Eines der größten sozialen Netzwerke der Welt, Facebook, kommt nicht aus den Schlagzeilen. Zuerst werden dort präsente Unternehmen düpiert, nachdem Änderungen der Plattform dafür sorgten, dass die Reichweiten der Facebook-Seiten teilweise massiv einbrachen. Dann ein Daten-GAU allererster Güte unter dem Stichwort „Cambridge Analytics“, der den Gründer Mark Zuckerberg zu diversen Gängen nach Canossa zwang. Dazu noch die Regelungen im Zuge der DSGVO, die vor wenigen Wochen in Kraft traten und so ziemlich jedes Unternehmen betrafen, die Umgang mit Nutzerdaten (aus welcher Motivation heraus auch immer) hatten und haben. Und just dieser Tage ein Urteil des Europäischen Gerichtshofs, von dem schon gemunkelt wird, es sei der Tod jeder Facebook-Seite. Im Kern geht es darum, dass das Gericht die Seitenbetreiber in der Pflicht sieht, sich DSGVO-konform zu verhalten, also Auskunftspflicht, Löschpflicht etc. Was gerade auf Facebook schwierig ist, da der Betreiber in Menlo Park sitzt. Wer sich mit der Thematik auseinandersetzen möchte, dem sei ein Beitrag der Juristin Anja Neubauer zu empfehlen – vielleicht in Kombination mit einem Kopfschmerzmittel.
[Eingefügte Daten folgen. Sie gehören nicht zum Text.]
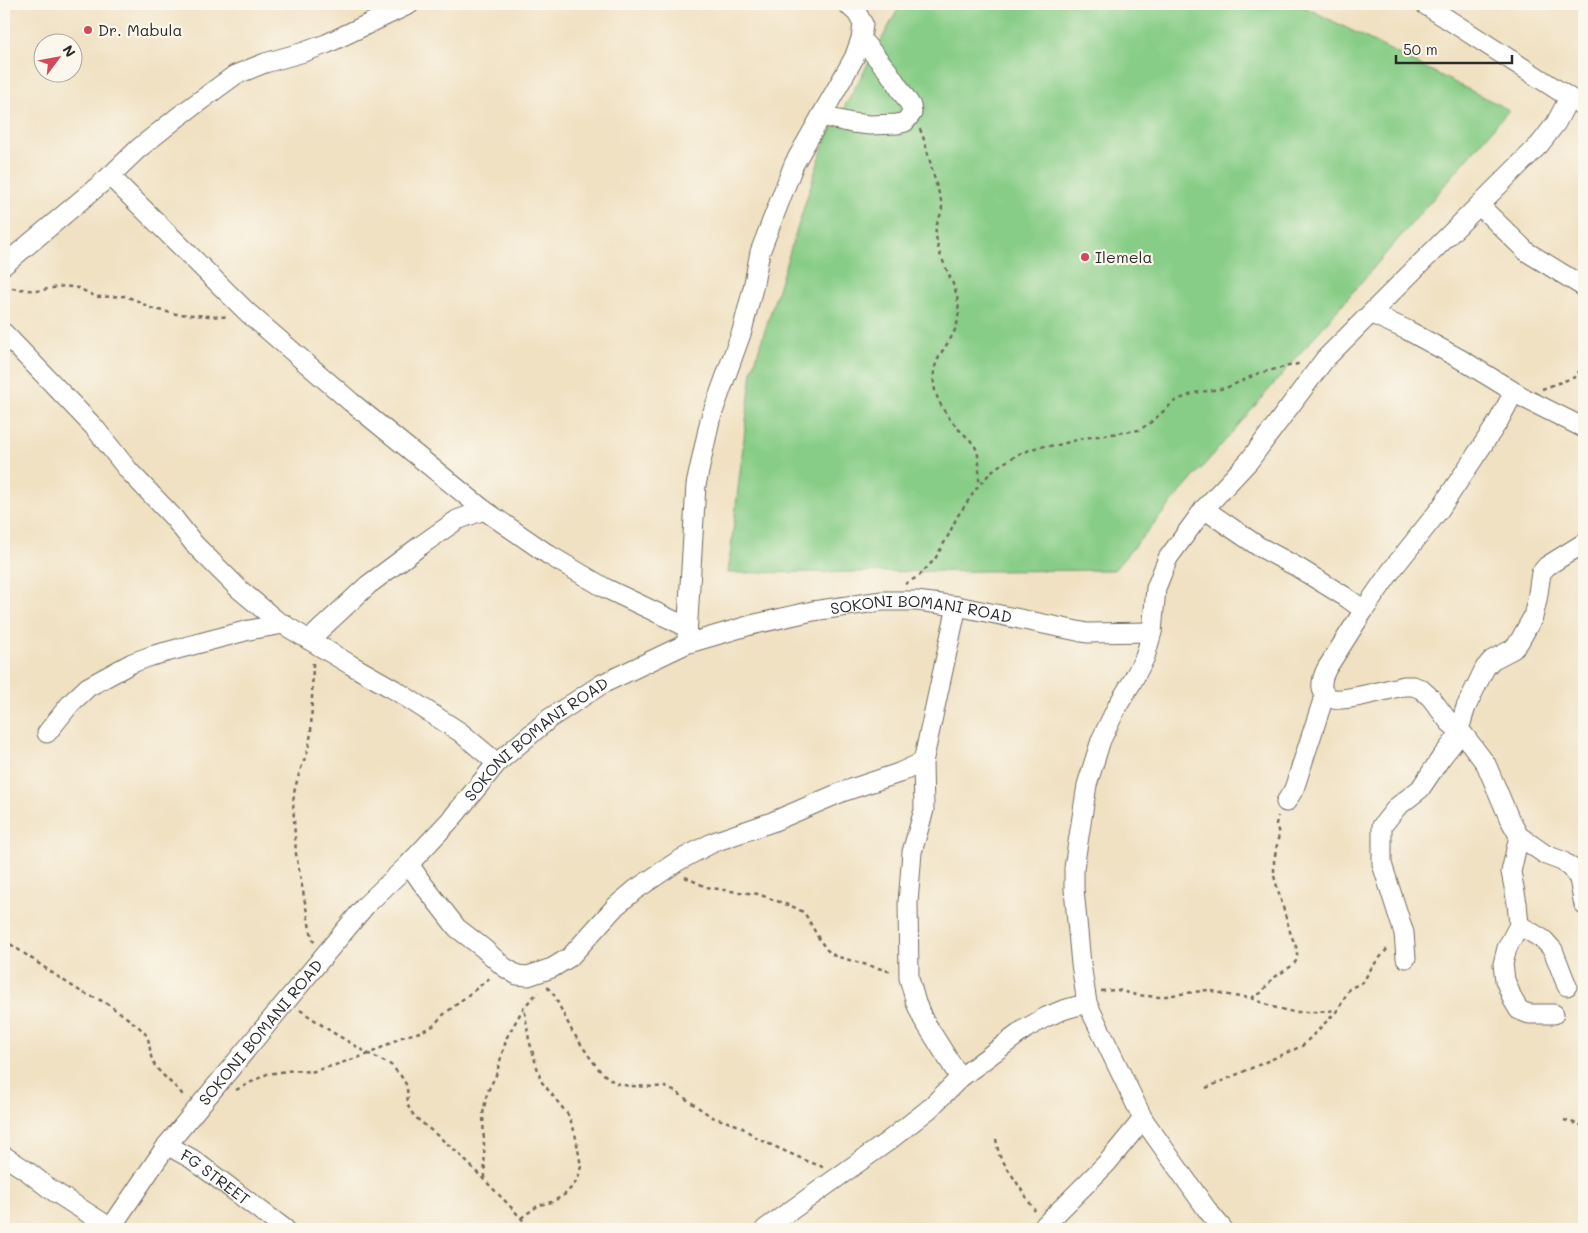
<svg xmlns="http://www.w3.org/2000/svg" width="1588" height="1233" viewBox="0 0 1588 1233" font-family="Mali,sans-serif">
  <rect width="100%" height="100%" fill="#fbf7ec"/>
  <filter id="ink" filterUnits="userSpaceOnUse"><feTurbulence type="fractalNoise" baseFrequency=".02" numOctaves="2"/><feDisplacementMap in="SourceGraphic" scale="10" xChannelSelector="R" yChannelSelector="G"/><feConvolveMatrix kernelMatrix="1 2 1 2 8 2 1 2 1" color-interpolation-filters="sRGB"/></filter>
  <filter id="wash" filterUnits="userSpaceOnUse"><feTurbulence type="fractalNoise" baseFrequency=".0096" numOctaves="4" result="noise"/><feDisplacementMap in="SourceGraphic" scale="20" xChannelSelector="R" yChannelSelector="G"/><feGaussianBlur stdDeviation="1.12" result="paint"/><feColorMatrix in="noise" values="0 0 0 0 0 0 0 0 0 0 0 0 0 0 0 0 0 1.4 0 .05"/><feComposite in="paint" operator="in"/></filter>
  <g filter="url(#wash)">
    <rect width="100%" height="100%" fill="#f0e1c2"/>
    <path fill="#88cd87" stroke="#5a7c59" d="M 901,4 L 1299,4 L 1509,110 L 1114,570 L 728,573 L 752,371 L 824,144 Z"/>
  </g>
  <g filter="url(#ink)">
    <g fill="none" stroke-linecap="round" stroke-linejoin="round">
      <g stroke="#706b60" stroke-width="21">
        <g id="minor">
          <path d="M 1424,4 L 1584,107"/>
          <path d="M 821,116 L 852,123 L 870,125 L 897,124 L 905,122 L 912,113 L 911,106 L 888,71 L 861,39"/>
          <path d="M 110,176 L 247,312 L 351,402 L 484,510 L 549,555 L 605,588 L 687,627"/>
          <path d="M 1480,206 L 1527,252 L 1584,287"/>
          <path d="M 4,265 L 110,176 L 138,149 L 178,117 L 235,75 L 265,63 L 304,52 L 326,44 L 410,4"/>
          <path d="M 1372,314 L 1407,330 L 1462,360 L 1526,399 L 1584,428"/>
          <path d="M 4,333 L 94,427 L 129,471 L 173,517 L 195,545 L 239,589 L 276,620 L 351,665 L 395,690 L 460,732 L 497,763"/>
          <path d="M 1514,392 L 1498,422 L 1440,509 L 1391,571 L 1364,610 L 1327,668 C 1321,679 1317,696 1334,699 C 1348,701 1389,689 1404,686 L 1413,686 L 1421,689 L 1431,698 L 1449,722 L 1464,735 L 1486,764 L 1509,818 L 1519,836 L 1511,872 L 1517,903 L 1519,925 L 1507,948 L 1503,964 L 1505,980 L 1513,1000 L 1519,1010 L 1529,1014 L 1554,1014"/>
          <path d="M 1204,509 L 1258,546 L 1297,567 L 1344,596 L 1364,610"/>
          <path d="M 957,606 L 923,762 L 924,810 L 912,852 L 908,903 L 909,978 L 916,1003 L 923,1019 L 960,1078"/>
          <path d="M 687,636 L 696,485 L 710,420 L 742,331 L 753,288 L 760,252 L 794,164 L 854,58 L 861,39 L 863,24 L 857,13 L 847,4"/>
          <path d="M 309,640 L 368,585 L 420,546 L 457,520 L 484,510"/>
          <path d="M 47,733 L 71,703 L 88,687 L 132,663 L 151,656 L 249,630 L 284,624"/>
          <path d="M 1286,802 L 1294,789 L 1325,694"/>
          <path d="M 1519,836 L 1546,855 L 1562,861 L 1572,868 L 1579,879 L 1584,905"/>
          <path d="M 409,864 L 422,883 L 457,928 L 483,948 L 504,967 L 517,975 L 528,976 L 552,968 L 570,957 L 616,906 L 635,890 L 678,861 L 714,842 L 772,822 L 842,792 L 899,773 L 923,762"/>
          <path d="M 1519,925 L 1544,940 L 1553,950 L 1567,986"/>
          <path d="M 1406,958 L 1404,933 L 1382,864 L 1382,826 L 1397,807 L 1420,789 L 1441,758 L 1456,739 L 1466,707 L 1485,668 L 1492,660 L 1513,649 L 1519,642 L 1533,617 L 1537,600 L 1541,573 L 1547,566 L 1584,543"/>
          <path id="s1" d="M 167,1145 L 192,1159 L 285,1229"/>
          <path d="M 4,1156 L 27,1171 L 50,1189 L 111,1228"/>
          <path id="s2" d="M 110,1229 L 167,1145 L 366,905 L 409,864 L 453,817 L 497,763 L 550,718 L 602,684 L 686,644 L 751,625 L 813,611 L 882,601 L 916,601 L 957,606 L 1087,633 L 1152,632"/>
          <path d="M 765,1229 L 887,1142 L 929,1109 L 960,1078 L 1025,1029 L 1046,1017 L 1063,1010 L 1087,1003"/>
          <path d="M 1041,1229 L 1107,1163 L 1143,1119"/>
          <path d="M 1223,1229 L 1208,1211 L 1143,1119 L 1087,1003 L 1081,964 L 1074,889 L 1074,868 L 1087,785 L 1101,740 L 1118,705 L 1132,682 L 1145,657 L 1152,632 L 1156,588 L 1168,558 L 1204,509 L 1249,461 L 1325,359 L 1540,144 L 1556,123 L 1569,98"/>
        </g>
      </g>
      <g stroke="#706b60" stroke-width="2.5" stroke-dasharray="4 4" stroke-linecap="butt">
        <path d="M 920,129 C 927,146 930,163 935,180 C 937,189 941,197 942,206 C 942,217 934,224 936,235 C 937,244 939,253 943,261 C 951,281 961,295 958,319 C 954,345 930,354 934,385 C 936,399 945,414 955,425 C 962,434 973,440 977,451 C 980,462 979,474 979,485"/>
        <path d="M 4,287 L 37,291 L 64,286 L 78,288 L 97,297 L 125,296 L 138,301 L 150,308 L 176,314 L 228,317"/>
        <path d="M 1542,389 L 1575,377 L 1584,365"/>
        <path d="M 905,584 L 919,576 L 935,559 L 948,536 L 957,517 L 979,485 L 995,468 L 1019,454 L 1038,447 L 1058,445 L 1084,438 L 1139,430 L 1150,423 L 1175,401 L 1194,393 L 1226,388 L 1259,373 L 1302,363"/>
        <path d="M 313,663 L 311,733 L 308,750 L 300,771 L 295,788 L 293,802 L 296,854 L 310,929 L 314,943"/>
        <path d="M 685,877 L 706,887 L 730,891 L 758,894 L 796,908 L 803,912 L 807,917 L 819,939 L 827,950 L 835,956 L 892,972"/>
        <path d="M 4,940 C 29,956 54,975 80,991 C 87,995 96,998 104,1002 C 112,1007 138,1025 144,1032 C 152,1041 148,1054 154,1064 C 162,1077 176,1085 185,1098"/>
        <path d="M 547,987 L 554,995 L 572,1031 L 591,1059 L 601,1072 L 615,1083 L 629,1086 L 665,1087 L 676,1092 L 712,1117 L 740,1126 L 758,1139 L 807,1161 L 823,1167"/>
        <path d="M 1101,991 L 1118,990 L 1136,995 L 1159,997 L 1208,990 L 1233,996 L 1251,998 L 1273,1007 L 1293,1012 L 1315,1012 L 1338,1010"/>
        <path d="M 1251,998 L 1261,993 L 1272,979 L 1293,965 L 1296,961 L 1297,956 L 1297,949 L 1291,935 L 1274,876 L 1274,861 L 1279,834 L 1276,824 L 1278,816"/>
        <path d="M 300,1010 L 332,1032 L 369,1054 L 391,1065 L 401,1076 L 407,1086 L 408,1106 L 414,1116 L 457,1152 L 508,1204 L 531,1229"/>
        <path d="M 1206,1088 L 1302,1046 L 1338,1010 L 1349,989 L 1363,982 L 1372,967 L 1388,948"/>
        <path d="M 236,1090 L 267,1074 L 294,1070 L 311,1072 L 335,1065 L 369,1054 L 402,1037 L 420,1032 L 433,1026 L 443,1015 L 491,977"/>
        <path d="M 1564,1120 L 1584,1126"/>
        <path d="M 996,1139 L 999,1155 L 1035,1211"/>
        <path d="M 485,1178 L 483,1114 L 487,1093 L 496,1075 L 507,1037 L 524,1007 L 538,992"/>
        <path d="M 521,1218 L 539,1205 L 552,1202 L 564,1195 L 572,1187 L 578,1179 L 581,1166 L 575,1133 L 569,1116 L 541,1081 L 529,1040 L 524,1007"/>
      </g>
      <use href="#minor" stroke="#fff" stroke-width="19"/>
    </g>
  </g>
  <g fill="#d1495b" stroke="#fbf7ec" stroke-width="2">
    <circle cx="88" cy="30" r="5"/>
    <circle cx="1085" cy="257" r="5"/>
  </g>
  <g text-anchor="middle" stroke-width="4.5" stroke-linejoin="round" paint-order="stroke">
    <g font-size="16" fill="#2b2b2b" stroke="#fbf7ec" text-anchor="start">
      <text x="98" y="36">Dr. Mabula</text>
      <text x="1095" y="263">Ilemela</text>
    </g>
    <g font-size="16" fill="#2b2b2b" stroke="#fbf7ec">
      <text dy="6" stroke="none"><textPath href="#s2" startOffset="1072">SOKONI BOMANI ROAD</textPath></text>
      <text dy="6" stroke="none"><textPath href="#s2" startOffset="652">SOKONI BOMANI ROAD</textPath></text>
      <text dy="6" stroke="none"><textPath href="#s2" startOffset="248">SOKONI BOMANI ROAD</textPath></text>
      <text dy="6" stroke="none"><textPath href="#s1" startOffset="58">FG STREET</textPath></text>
    </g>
  </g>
  <rect width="1588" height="1233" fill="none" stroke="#fbf7ec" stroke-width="20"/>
  <g transform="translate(58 58) rotate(58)"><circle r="24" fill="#fbf7ec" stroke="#a8a59f"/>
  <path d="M0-4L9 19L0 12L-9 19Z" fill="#d1495b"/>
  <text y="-8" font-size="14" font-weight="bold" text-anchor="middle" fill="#2b2b2b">N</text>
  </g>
  <path d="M1396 55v8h116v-8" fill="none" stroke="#2b2b2b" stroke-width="2.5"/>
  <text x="1403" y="55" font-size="15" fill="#2b2b2b" stroke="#fbf7ec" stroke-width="4" paint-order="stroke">50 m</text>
</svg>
Interessanterweise sind in dem Urteil Gruppen auf Facebook nicht betroffen, deswegen kommt es passend, dass wir in dieser Ausgabe des digital publishing report drei Artikel versammelt haben, die sich damit beschäftigen, ob und wie Verlage erfolgreich in und mit Facebook-Gruppen agieren können.

Ähnlich turbulent ist auch das Großthema „Digitale Transformation“. Hier nehmen uns Christopher Rheidt und Daniel Wagenführer, Geschäftsführer und Digitalchef eines mittelständischen Unternehmens, auf eine Reise ins weitgehend Unbekannte.

Dann aber heißt es Ärmel hochkrempeln: Wir widmen uns ganz praktisch und pragmatisch der Frage, wie man im E-Commerce mit nicht-bestellten Waren Geld verdienen kann, wie man Slideshows auf Facebook erstellt (immerhin leben wir in der „Ära Visuelle Information“). Und auch einem herstellerischen Thema. InDesign dürfte unter den Gestaltungsprogrammen wohl unangefochtener Platzhirsch sein, in den meisten Verlagen wird damit gearbeitet. Aber auch hier ist Luft nach oben – vor allem, wenn man sich die Möglichkeiten der Automatisierungen genauer ansieht. Was wir exakt in dieser Ausgabe machen – neben einem Webinar Ende Juni, das sich den wichtigsten Indesign-Automatisierungstechniken widmet.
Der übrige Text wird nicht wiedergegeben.